_Assignment_.
Render the item lines from the very first line up to and including the line containing "personnalisation : en outre, les cookies sont" as a Markdown table with the columns Row and Item line. Give each line its own numbered row, and leave out blank lines.
------------
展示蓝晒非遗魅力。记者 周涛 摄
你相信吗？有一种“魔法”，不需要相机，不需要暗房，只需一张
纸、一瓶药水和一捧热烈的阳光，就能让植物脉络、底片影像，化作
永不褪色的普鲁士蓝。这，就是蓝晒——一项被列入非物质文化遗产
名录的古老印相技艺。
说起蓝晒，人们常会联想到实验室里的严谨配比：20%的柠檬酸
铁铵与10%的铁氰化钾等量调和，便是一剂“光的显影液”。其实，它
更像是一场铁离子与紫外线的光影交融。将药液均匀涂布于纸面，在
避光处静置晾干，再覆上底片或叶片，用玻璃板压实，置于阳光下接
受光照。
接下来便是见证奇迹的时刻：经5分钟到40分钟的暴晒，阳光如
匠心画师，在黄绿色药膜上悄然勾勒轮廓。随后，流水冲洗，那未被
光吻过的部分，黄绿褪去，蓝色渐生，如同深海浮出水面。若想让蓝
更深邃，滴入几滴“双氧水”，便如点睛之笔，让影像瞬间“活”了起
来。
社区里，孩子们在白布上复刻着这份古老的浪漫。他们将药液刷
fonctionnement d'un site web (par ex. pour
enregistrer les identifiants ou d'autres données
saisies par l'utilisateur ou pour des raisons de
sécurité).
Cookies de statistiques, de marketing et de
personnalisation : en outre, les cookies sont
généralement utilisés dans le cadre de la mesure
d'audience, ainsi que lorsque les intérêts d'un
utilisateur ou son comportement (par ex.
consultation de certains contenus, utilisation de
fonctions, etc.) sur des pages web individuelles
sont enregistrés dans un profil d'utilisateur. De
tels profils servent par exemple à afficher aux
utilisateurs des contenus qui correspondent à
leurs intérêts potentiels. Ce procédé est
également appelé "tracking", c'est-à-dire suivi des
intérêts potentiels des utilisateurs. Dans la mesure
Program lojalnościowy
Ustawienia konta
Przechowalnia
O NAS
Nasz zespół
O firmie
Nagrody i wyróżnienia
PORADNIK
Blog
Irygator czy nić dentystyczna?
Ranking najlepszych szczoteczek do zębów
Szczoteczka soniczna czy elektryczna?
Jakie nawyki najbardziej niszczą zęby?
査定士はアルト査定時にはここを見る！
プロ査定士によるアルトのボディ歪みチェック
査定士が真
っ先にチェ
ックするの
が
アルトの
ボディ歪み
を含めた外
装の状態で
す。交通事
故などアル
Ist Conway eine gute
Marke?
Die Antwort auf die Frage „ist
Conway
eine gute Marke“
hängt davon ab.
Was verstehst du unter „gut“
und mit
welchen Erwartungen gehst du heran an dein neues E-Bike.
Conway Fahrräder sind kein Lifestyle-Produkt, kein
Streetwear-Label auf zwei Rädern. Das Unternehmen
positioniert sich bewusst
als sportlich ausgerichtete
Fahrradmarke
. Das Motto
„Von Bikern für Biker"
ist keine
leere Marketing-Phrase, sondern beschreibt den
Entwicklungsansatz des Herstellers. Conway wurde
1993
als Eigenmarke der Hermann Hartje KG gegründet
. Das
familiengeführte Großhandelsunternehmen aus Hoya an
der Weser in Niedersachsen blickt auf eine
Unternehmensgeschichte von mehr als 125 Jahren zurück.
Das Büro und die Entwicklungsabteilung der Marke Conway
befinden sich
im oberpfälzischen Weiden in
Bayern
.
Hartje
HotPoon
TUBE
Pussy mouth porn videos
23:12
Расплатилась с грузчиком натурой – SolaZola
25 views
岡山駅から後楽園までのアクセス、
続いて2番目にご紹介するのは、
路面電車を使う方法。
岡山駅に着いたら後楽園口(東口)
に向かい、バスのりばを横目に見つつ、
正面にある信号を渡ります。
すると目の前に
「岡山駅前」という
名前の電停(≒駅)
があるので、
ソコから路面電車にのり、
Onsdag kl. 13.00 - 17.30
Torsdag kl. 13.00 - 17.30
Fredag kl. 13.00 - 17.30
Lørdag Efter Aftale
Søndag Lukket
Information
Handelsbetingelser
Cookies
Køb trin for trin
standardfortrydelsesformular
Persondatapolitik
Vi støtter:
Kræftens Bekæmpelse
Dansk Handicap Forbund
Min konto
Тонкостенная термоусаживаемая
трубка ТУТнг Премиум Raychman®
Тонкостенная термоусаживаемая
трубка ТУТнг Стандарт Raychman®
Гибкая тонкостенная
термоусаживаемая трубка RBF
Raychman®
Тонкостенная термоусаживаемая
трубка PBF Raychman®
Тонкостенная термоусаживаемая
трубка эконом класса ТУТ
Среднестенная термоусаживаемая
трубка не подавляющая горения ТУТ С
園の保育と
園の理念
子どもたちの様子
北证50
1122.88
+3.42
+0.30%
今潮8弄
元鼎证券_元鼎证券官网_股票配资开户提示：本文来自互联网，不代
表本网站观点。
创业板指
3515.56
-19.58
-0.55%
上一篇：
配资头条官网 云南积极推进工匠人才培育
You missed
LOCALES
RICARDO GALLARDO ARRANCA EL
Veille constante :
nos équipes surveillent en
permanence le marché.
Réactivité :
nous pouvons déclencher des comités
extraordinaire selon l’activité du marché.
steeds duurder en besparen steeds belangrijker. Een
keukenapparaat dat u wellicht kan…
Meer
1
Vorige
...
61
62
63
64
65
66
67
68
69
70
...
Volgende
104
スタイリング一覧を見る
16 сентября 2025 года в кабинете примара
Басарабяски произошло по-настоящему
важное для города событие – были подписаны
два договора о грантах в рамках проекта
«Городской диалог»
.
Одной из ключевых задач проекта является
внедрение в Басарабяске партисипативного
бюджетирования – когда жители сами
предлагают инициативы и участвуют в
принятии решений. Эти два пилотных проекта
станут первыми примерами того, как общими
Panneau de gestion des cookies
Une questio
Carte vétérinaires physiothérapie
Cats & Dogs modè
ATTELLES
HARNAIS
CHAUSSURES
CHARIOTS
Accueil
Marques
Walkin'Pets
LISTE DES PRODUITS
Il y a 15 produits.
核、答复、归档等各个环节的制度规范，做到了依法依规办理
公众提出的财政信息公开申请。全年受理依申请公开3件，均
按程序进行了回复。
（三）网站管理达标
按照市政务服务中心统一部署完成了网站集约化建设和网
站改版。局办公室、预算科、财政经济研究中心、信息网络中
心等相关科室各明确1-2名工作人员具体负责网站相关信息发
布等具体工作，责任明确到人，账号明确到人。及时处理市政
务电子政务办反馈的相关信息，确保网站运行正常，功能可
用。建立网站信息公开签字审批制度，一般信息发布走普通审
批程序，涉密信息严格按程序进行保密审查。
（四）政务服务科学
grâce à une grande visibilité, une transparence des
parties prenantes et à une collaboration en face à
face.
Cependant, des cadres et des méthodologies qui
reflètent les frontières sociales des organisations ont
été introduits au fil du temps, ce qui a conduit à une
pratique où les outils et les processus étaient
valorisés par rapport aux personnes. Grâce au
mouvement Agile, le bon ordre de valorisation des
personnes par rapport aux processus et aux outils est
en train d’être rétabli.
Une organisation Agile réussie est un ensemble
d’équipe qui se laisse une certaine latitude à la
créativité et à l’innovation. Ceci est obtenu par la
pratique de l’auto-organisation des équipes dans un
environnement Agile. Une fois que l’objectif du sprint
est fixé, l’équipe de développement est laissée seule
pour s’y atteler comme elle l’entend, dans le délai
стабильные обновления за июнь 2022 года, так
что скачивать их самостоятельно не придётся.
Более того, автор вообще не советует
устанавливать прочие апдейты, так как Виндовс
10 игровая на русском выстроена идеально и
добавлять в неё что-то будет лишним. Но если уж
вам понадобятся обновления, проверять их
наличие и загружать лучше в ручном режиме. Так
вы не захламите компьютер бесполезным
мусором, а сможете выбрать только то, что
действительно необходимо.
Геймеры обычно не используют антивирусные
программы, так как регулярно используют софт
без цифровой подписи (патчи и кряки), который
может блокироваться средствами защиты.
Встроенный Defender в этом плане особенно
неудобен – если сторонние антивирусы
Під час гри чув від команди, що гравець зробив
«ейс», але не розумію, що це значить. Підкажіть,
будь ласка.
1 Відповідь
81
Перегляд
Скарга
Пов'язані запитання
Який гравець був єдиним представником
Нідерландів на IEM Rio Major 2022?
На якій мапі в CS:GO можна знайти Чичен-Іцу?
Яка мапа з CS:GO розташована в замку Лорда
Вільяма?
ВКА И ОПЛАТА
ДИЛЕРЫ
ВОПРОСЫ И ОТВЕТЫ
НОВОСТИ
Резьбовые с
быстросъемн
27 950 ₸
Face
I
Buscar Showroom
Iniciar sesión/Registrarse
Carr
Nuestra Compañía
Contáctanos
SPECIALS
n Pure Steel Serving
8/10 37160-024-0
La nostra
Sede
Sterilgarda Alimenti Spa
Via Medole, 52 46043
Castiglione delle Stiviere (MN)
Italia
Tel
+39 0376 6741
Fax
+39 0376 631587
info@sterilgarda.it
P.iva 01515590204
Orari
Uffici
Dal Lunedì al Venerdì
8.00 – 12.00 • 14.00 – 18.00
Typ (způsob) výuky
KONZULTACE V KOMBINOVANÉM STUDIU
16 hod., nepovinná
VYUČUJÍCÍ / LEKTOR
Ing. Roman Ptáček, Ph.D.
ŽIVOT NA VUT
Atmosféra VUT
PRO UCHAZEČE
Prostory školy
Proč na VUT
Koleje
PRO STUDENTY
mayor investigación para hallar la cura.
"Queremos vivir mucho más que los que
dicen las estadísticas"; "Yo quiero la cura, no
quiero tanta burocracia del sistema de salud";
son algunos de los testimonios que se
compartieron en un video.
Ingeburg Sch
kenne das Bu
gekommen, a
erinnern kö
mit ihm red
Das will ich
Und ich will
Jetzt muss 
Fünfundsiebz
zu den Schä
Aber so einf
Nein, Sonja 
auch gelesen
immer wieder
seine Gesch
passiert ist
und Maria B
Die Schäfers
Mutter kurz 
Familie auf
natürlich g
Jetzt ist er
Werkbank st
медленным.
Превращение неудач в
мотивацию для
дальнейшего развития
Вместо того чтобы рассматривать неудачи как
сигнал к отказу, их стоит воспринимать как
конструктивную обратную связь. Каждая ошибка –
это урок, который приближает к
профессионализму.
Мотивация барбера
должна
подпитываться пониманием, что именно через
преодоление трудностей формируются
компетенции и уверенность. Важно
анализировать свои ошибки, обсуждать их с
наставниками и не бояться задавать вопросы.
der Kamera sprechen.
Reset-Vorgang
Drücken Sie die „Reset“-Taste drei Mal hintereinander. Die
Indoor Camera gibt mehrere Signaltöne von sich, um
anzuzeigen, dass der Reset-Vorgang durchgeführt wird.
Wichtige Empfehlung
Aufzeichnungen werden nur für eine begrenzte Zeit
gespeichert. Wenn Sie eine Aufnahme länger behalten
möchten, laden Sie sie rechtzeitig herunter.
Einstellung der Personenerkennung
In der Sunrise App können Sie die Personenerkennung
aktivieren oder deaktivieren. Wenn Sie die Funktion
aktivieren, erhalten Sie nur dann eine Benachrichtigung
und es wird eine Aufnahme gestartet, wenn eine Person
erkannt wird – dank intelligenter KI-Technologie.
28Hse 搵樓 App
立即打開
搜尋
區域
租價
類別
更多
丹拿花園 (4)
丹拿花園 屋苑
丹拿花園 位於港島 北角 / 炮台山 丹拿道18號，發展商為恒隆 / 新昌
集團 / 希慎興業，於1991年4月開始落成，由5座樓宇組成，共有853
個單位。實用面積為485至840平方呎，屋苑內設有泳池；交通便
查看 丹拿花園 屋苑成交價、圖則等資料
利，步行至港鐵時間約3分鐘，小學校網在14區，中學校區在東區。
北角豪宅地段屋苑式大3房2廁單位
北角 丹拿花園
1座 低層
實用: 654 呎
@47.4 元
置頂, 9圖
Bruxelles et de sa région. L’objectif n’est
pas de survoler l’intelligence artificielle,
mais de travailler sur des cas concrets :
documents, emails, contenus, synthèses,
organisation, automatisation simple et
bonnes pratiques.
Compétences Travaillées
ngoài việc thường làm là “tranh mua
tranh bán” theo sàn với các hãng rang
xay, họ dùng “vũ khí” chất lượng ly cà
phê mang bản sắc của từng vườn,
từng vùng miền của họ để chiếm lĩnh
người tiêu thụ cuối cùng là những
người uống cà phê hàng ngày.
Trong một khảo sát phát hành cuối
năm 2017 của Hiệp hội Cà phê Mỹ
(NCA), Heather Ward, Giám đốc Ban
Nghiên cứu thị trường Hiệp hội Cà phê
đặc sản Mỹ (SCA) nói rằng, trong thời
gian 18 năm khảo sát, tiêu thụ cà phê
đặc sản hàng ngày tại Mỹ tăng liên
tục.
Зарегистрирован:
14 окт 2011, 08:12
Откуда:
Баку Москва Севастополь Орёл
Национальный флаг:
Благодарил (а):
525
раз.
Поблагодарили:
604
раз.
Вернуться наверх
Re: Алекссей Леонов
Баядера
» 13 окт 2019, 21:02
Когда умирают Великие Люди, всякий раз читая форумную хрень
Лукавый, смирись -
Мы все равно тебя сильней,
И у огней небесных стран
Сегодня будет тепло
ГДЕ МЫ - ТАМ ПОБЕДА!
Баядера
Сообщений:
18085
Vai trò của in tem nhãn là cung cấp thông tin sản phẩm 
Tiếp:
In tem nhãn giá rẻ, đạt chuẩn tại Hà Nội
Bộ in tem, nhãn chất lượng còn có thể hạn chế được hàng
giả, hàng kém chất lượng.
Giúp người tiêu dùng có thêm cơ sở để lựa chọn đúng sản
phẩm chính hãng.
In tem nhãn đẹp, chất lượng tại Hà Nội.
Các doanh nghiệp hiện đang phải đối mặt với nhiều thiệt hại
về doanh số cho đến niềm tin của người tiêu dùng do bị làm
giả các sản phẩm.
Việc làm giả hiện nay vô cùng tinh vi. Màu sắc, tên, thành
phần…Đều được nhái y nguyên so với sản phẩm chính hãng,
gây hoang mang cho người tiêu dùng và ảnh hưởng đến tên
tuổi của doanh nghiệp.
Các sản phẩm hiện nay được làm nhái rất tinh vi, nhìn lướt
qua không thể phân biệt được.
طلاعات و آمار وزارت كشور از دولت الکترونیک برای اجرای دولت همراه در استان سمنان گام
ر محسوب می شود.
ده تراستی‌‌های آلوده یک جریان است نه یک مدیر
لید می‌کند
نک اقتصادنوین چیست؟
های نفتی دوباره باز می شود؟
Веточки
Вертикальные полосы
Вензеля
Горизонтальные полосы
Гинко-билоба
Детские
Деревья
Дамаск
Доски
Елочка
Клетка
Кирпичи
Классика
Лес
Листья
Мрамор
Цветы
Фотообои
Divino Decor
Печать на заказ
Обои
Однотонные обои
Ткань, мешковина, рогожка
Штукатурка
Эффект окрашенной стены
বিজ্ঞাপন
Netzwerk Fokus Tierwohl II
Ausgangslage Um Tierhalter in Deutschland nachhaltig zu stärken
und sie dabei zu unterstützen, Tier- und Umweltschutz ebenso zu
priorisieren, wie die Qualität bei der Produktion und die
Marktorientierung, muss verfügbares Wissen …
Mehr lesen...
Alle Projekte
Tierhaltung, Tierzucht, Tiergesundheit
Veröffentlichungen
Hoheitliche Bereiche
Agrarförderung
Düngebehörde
------------
_Solved exercise_.
| Row | Item line |
|---|---|
| 1 | 展示蓝晒非遗魅力。记者 周涛 摄 |
| 2 | 你相信吗？有一种“魔法”，不需要相机，不需要暗房，只需一张 |
| 3 | 纸、一瓶药水和一捧热烈的阳光，就能让植物脉络、底片影像，化作 |
| 4 | 永不褪色的普鲁士蓝。这，就是蓝晒——一项被列入非物质文化遗产 |
| 5 | 名录的古老印相技艺。 |
| 6 | 说起蓝晒，人们常会联想到实验室里的严谨配比：20%的柠檬酸 |
| 7 | 铁铵与10%的铁氰化钾等量调和，便是一剂“光的显影液”。其实，它 |
| 8 | 更像是一场铁离子与紫外线的光影交融。将药液均匀涂布于纸面，在 |
| 9 | 避光处静置晾干，再覆上底片或叶片，用玻璃板压实，置于阳光下接 |
| 10 | 受光照。 |
| 11 | 接下来便是见证奇迹的时刻：经5分钟到40分钟的暴晒，阳光如 |
| 12 | 匠心画师，在黄绿色药膜上悄然勾勒轮廓。随后，流水冲洗，那未被 |
| 13 | 光吻过的部分，黄绿褪去，蓝色渐生，如同深海浮出水面。若想让蓝 |
| 14 | 更深邃，滴入几滴“双氧水”，便如点睛之笔，让影像瞬间“活”了起 |
| 15 | 来。 |
| 16 | 社区里，孩子们在白布上复刻着这份古老的浪漫。他们将药液刷 |
| 17 | fonctionnement d'un site web (par ex. pour |
| 18 | enregistrer les identifiants ou d'autres données |
| 19 | saisies par l'utilisateur ou pour des raisons de |
| 20 | sécurité). |
| 21 | Cookies de statistiques, de marketing et de |
| 22 | personnalisation : en outre, les cookies sont |